I sometimes turn to the Greek word mythos in describing what is happening. It’s the origin of the word myth, of course, and it has a range of meanings from ‘word’ through ‘fiction.’ The Greeks used ‘logos’ to mean ‘word’ as well, but logos was the word that can be argued and demonstrated, whereas mythos aimed at something ineffable, beyond argument, something that could provide guidance for the critical aspects of our lives. Mythos is all about how we face death, how we confront falsehood, how and where we find the meaning that keeps us going. Tennyson has Ulysses, that great figure of Homeric myth, speak for all those who go journeying:

“…my purpose holds
To sail beyond the sunset, and the baths
Of all the western stars, until I die.”

Whether consciously or not, we find in myths the inspiration we need to continue traveling. We tap mythos to get things done. In confronting the challenge of interstellar flight, we are re-learning what as a culture we knew in the days of ancient Athens and the earliest Chinese dynasties, that our works must not just reflect but surpass us. Because they are multi-generational, we must hand them along to our children so that they can build upon them to discover their meaning.
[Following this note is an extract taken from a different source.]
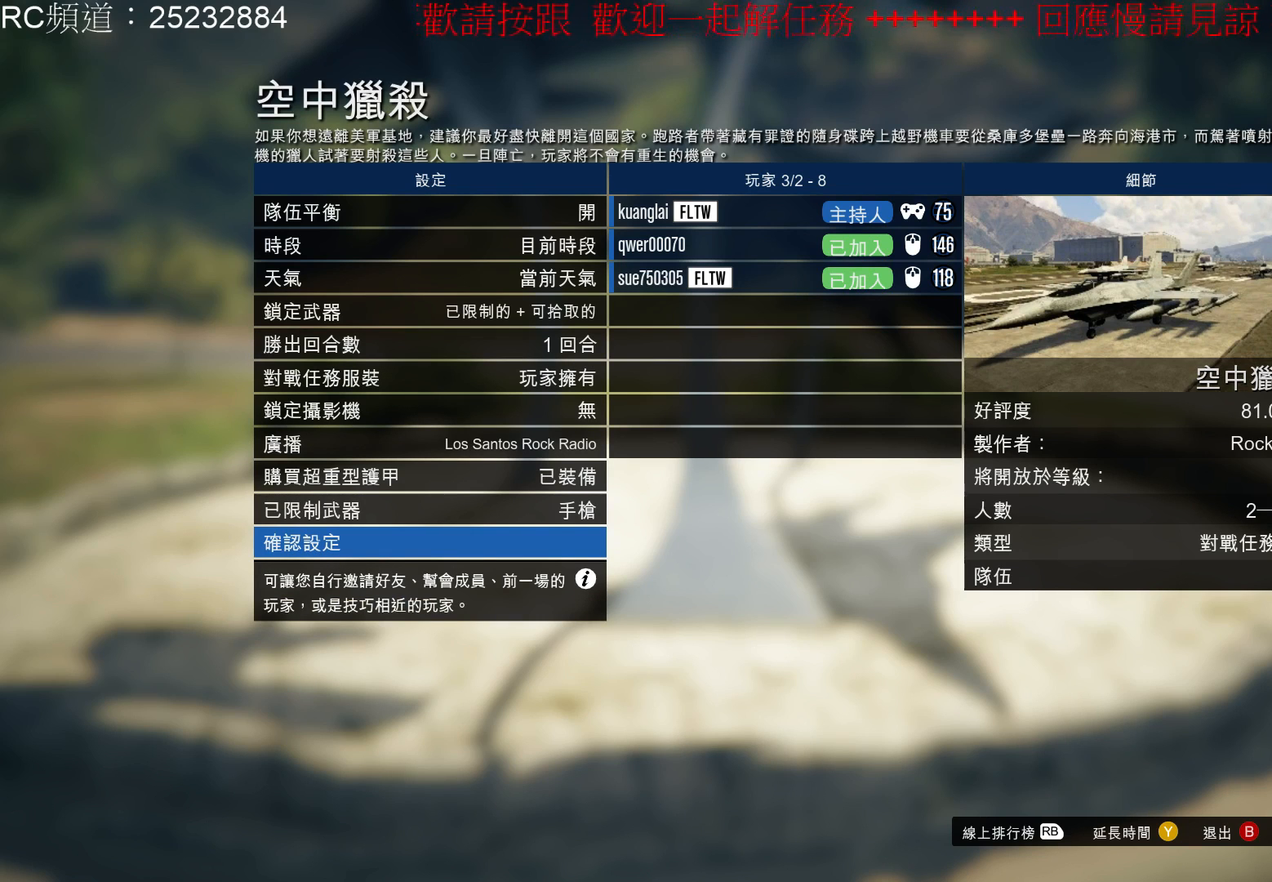
{"dt_ms": 500, "buttons": [], "left_stick": "center", "right_stick": "center", "events": []}
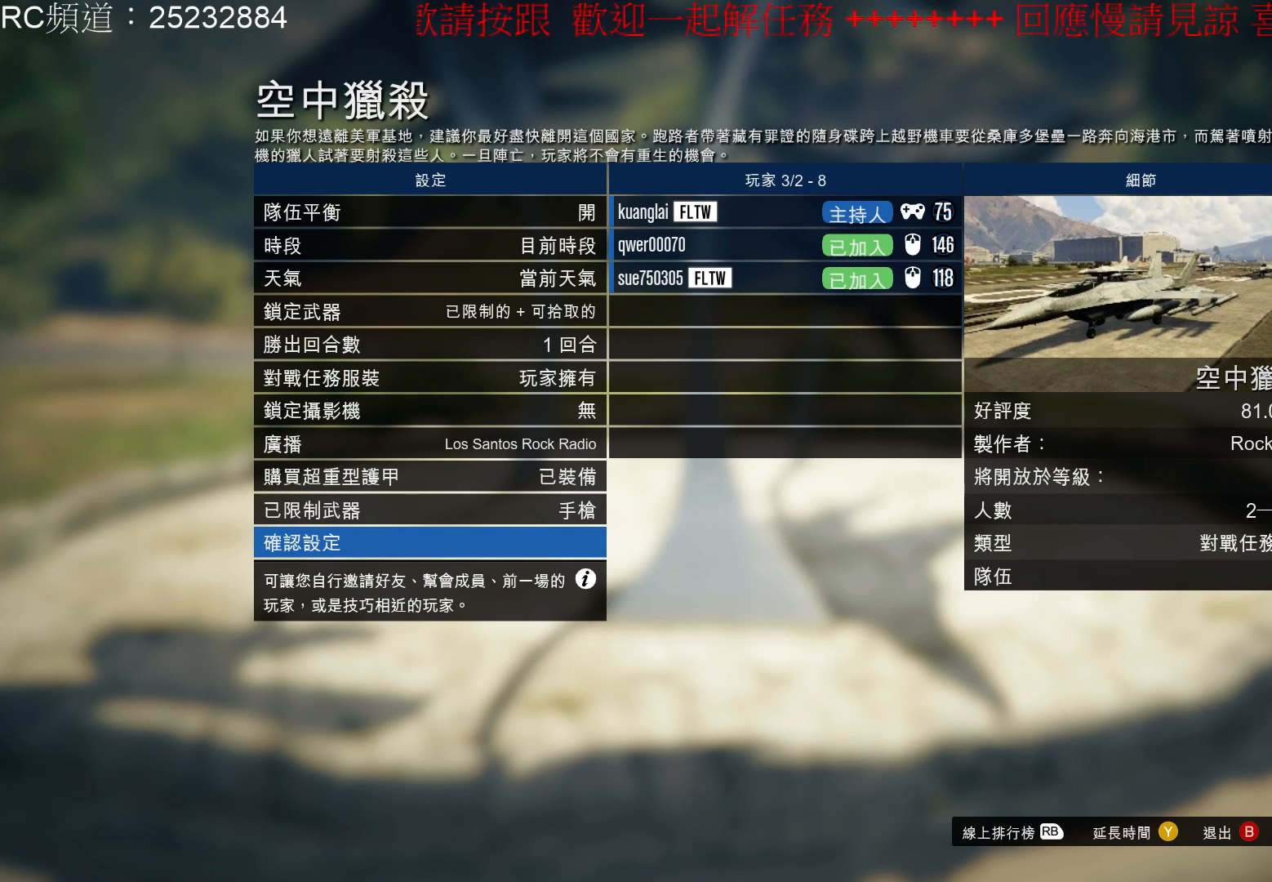
{"dt_ms": 500, "buttons": [], "left_stick": "center", "right_stick": "center", "events": []}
Yes, we are dealing with the greatest problems of physics and engineering we have ever faced. But we know in our bones that to be successful, an interstellar effort must supercede all of this.

The problem of the starship, then, is problem of science but it is also a problem of philosophy as we choose how to live. The problem of the starship is a problem of engineering but it is also a problem of poetry, as we draw upon sources of inspiration to motivate our species. The starship mythos happens in that place where dreams confront reality and both grow and change from the experience. In leaving Earth we reinvigorate a mythos that may one day take us into the galaxy.